There is a long history of referees stepping into the void. In the 1970s, top-notch referees Norm Schachter and Tommy Bell retired. Veteran referees Jim Tunney and Pat Haggerty stepped up and mentored newer officials like Bob McElwee and Jerry Seeman. Those officials may or may not have been on crews with Tunney and Haggerty, but they watched the veterans and learned what it took to be a NFL referee.

Then, when Tunney and Haggerty retired, other veterans like Jerry Markbreit, Seeman and McElwee trained the referees we’ve seen the last several years.

Referees do more than train future white hats. Each referee is responsible for training new officials and struggling officials. In the book The Third Team, author Richard Lister writes that the NFL assigned several rookie officials to Tunney and Haggerty. The NFL also assigned struggling officials to the two veterans. Both referees had the reputation of being solid teachers who helped strengthen the officials’ roster.

Anecdotally, I noticed the NFL place several struggling officials on Ed Hochuli’s crew. Those officials who never graded out to get a playoff game, started getting playoff games and secured their position.

I use the above officials as examples.
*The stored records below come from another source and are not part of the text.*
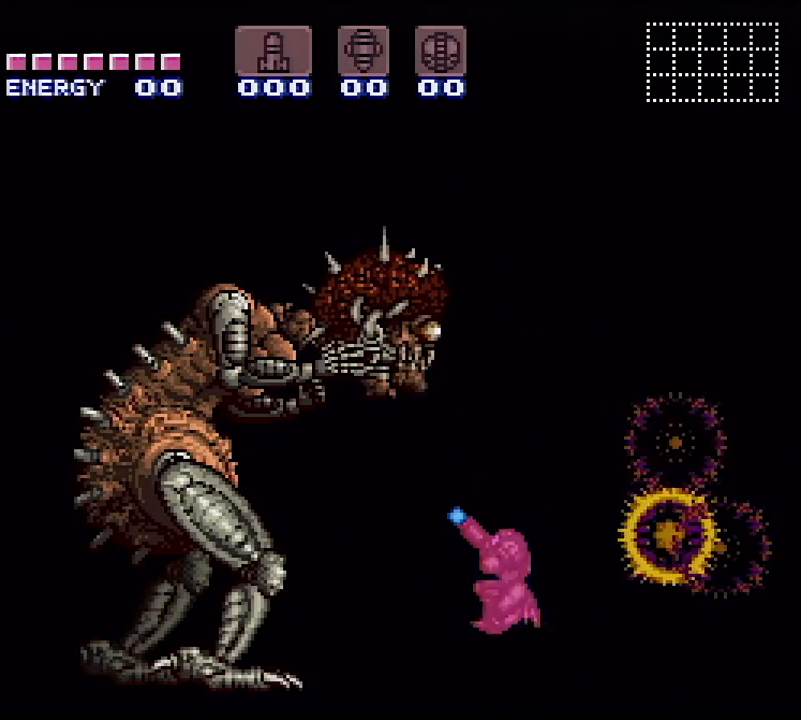
{"buttons": ["X", "R1"], "events": [[83, "B", "down"], [467, "B", "up"]]}
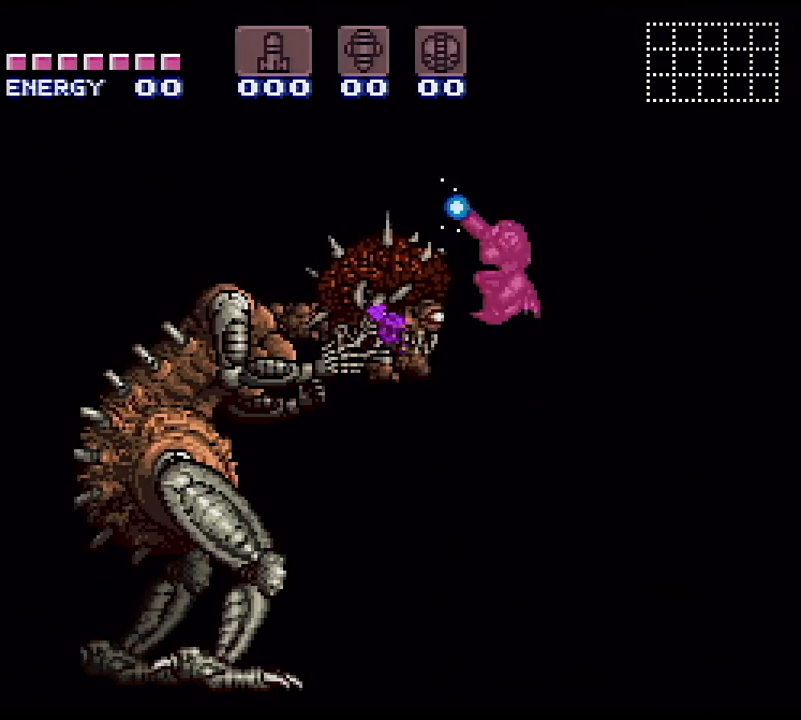
{"buttons": ["R1"], "events": [[333, "X", "up"]]}
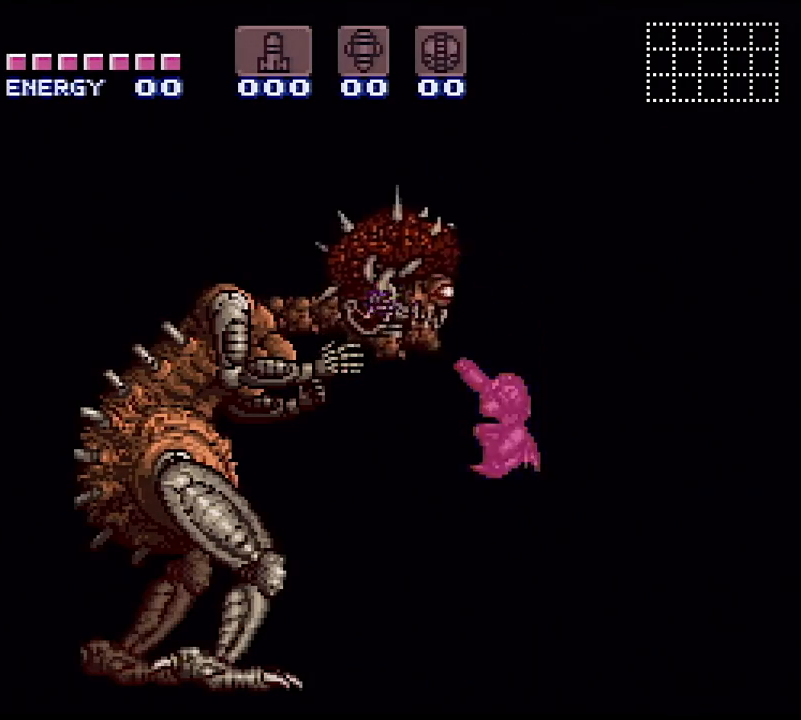
{"buttons": ["DPAD_RIGHT"], "events": [[50, "DPAD_RIGHT", "down"], [50, "R1", "up"]]}
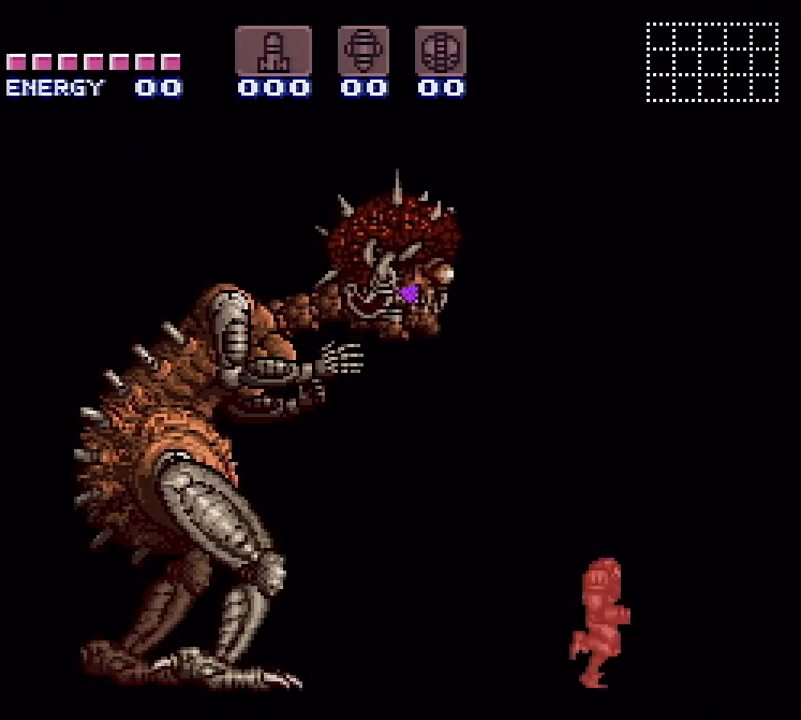
{"buttons": ["R1", "DPAD_LEFT"], "events": [[133, "R1", "down"], [183, "DPAD_RIGHT", "up"], [383, "DPAD_LEFT", "down"]]}
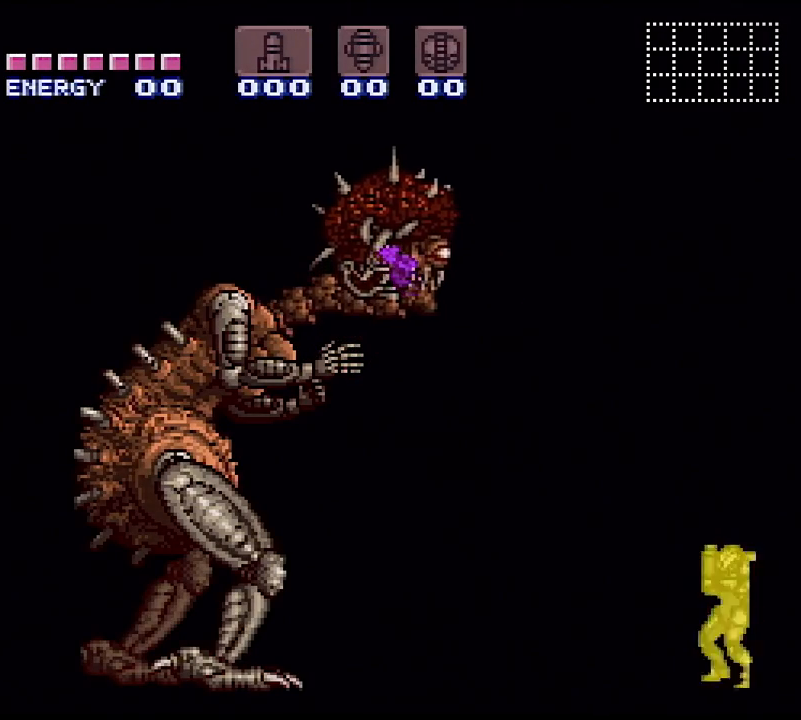
{"buttons": ["R1"], "events": [[17, "DPAD_LEFT", "up"], [83, "DPAD_LEFT", "down"], [183, "DPAD_LEFT", "up"]]}
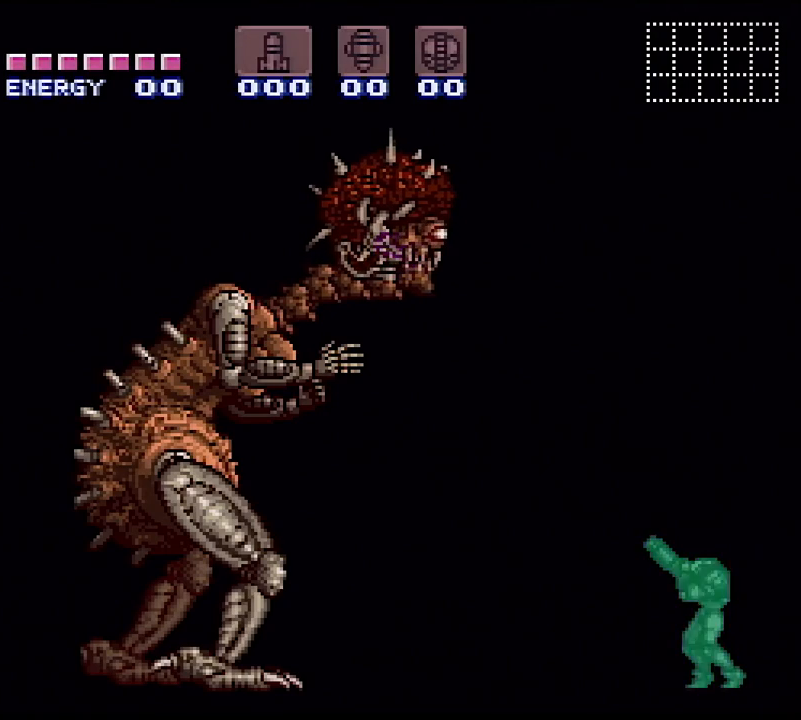
{"buttons": ["R1"], "events": [[33, "DPAD_LEFT", "down"], [100, "DPAD_LEFT", "up"]]}
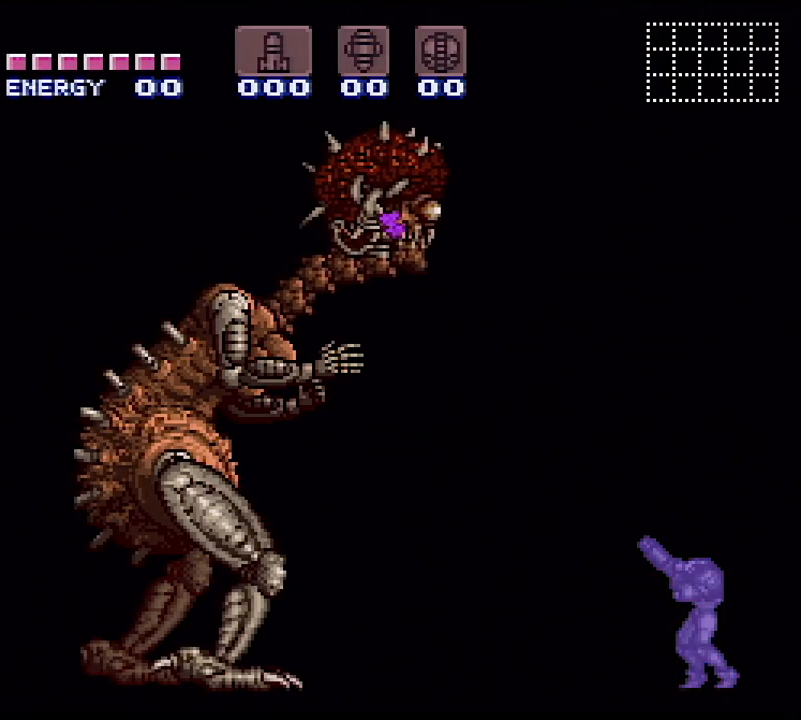
{"buttons": ["R1"], "events": []}
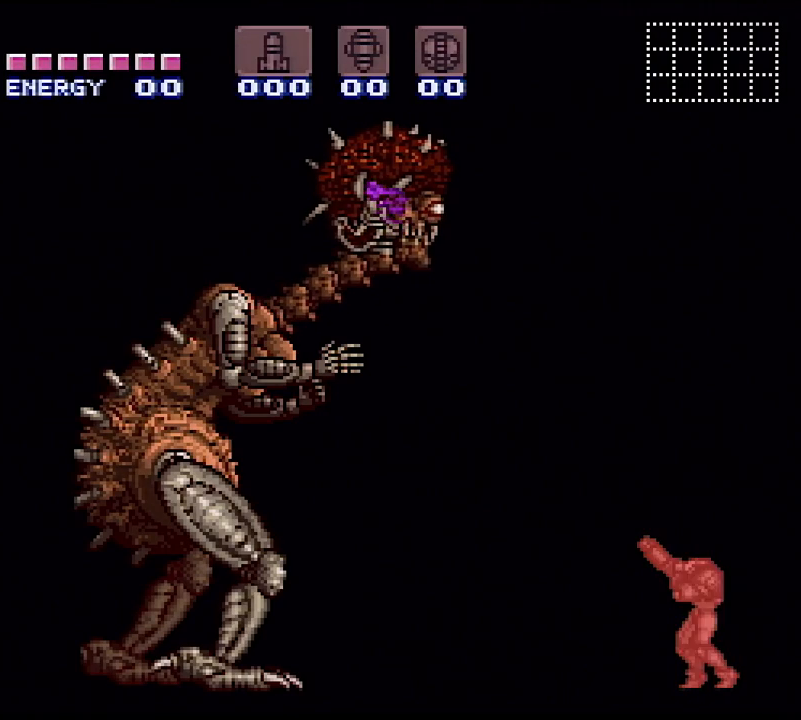
{"buttons": ["R1"], "events": []}
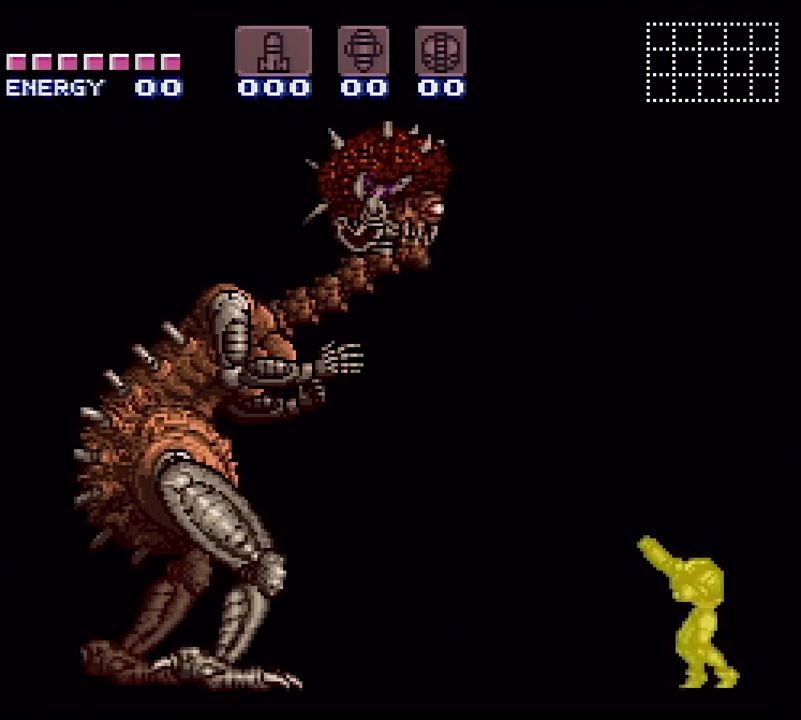
{"buttons": ["R1"], "events": []}
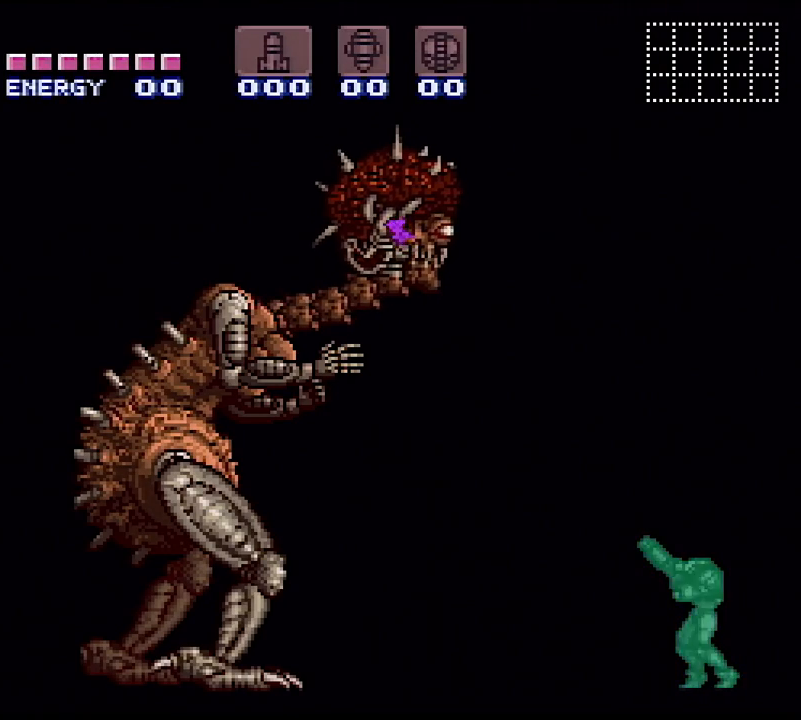
{"buttons": ["R1"], "events": []}
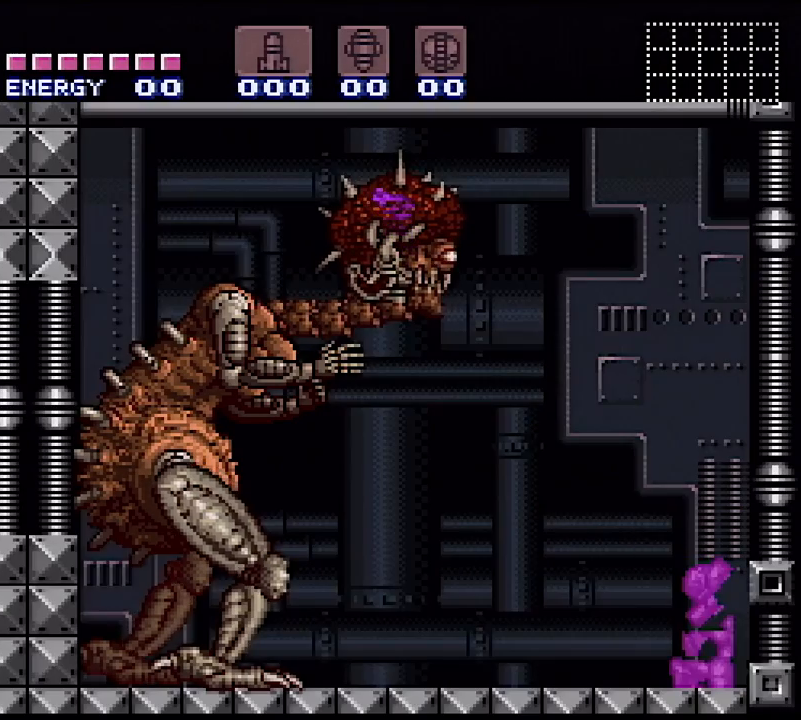
{"buttons": ["B", "X", "R1", "DPAD_LEFT"], "events": [[50, "X", "down"], [233, "DPAD_LEFT", "down"], [283, "B", "down"]]}
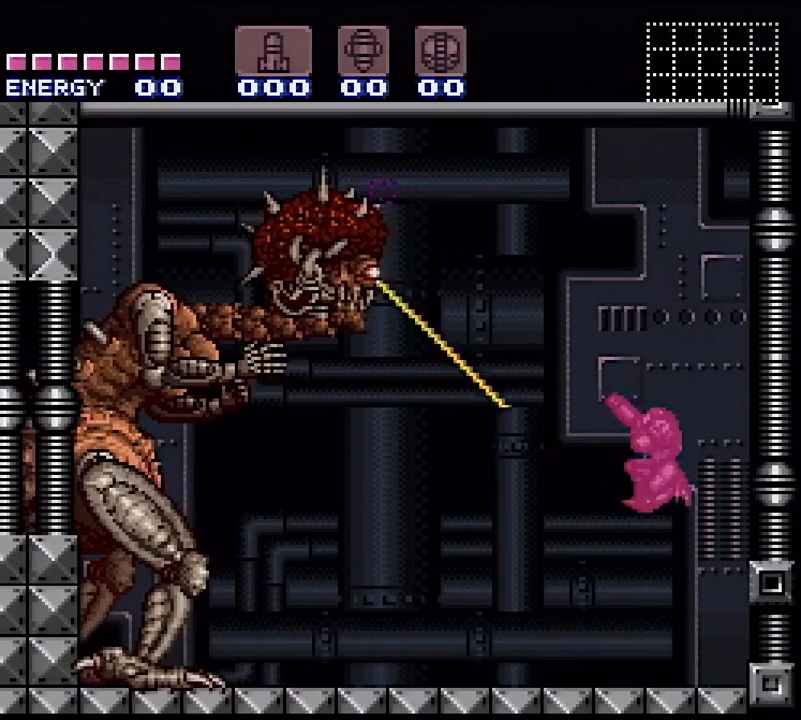
{"buttons": ["X", "DPAD_LEFT"], "events": [[367, "B", "up"], [417, "R1", "up"]]}
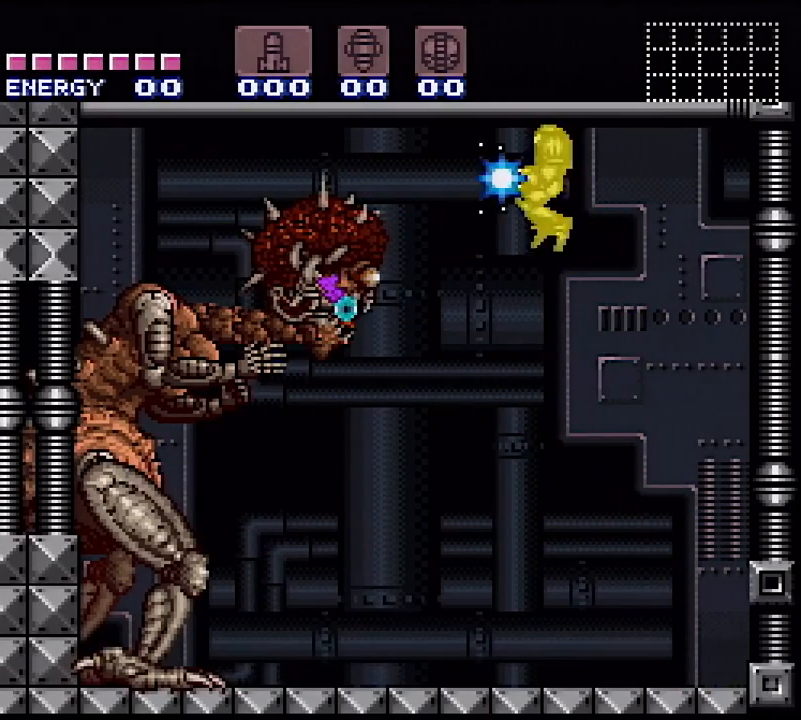
{"buttons": ["X", "R1"], "events": [[33, "DPAD_LEFT", "up"], [317, "R1", "down"]]}
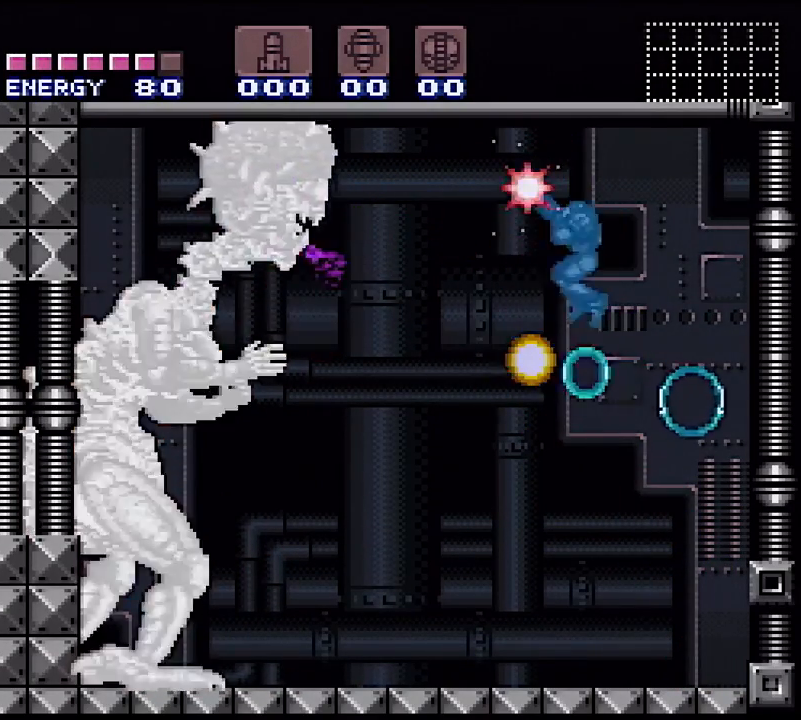
{"buttons": ["X", "R1"], "events": [[233, "DPAD_LEFT", "down"], [383, "DPAD_LEFT", "up"]]}
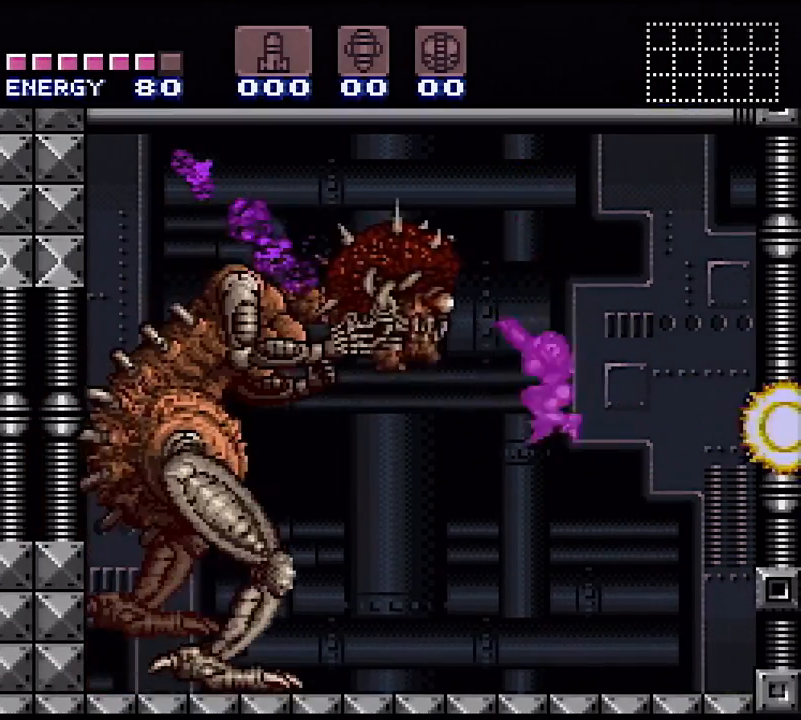
{"buttons": ["B", "X", "R1"], "events": [[383, "B", "down"]]}
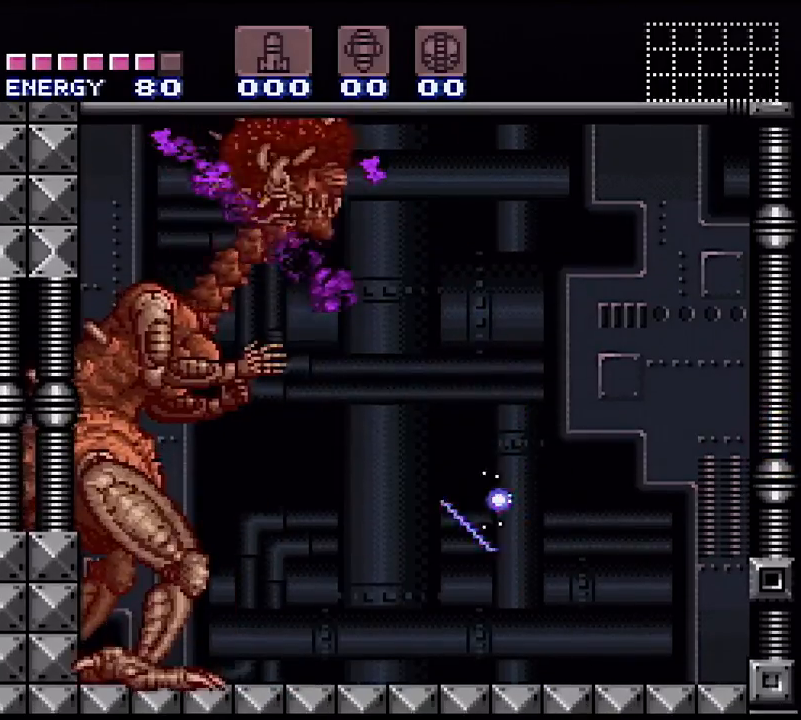
{"buttons": ["X"], "events": [[333, "DPAD_LEFT", "down"], [433, "R1", "up"], [467, "B", "up"], [467, "DPAD_LEFT", "up"]]}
Other referees like Red Cashion, Gerald Austin, Dick Hantak and Dick Jorgensen also were excellent mentors and teachers over the years.

Who has next?

This is the most referee turnover in the Super Bowl era. Previously, the NFL has been able to manage turnover and till the ground for smooth transitions, but four referee retirements in one off-season presents a stressful challenge.

The most senior referees remaining on staff are Walt Coleman, Pete Morelli, Walt Anderson and Tony Corrente. Those white hats will enter their 22nd to 30th seasons this year. They still have a lot to offer, but retirement is looming.

The pressure falls on referees like John Hussey, Ron Torbert, Clete Blakeman, Craig Wrolstad, John Parry, Brad Allen and Bill Vinovich. They all have between 10-20 years left on the field. They must step in to fill the mentoring void left by retirements. All these officials have trained and mentored others over the years, but the mentoring burden was stretched out among other veterans. Now, the NFL will be leaning on these referees to fill the void.

There is no denying it; the experience at the referee position is skewing younger now that top dogs Hochuli, Steratore and McAulay have retired.

Who will make up the next pack of top dogs?

Mark Schultz is a high school football official, freelance writer and journalist. He first became interested in officiating when he was six years old, was watching a NFL game with his father and asked the fateful question, "Dad, what are those guys in the striped shirts doing?"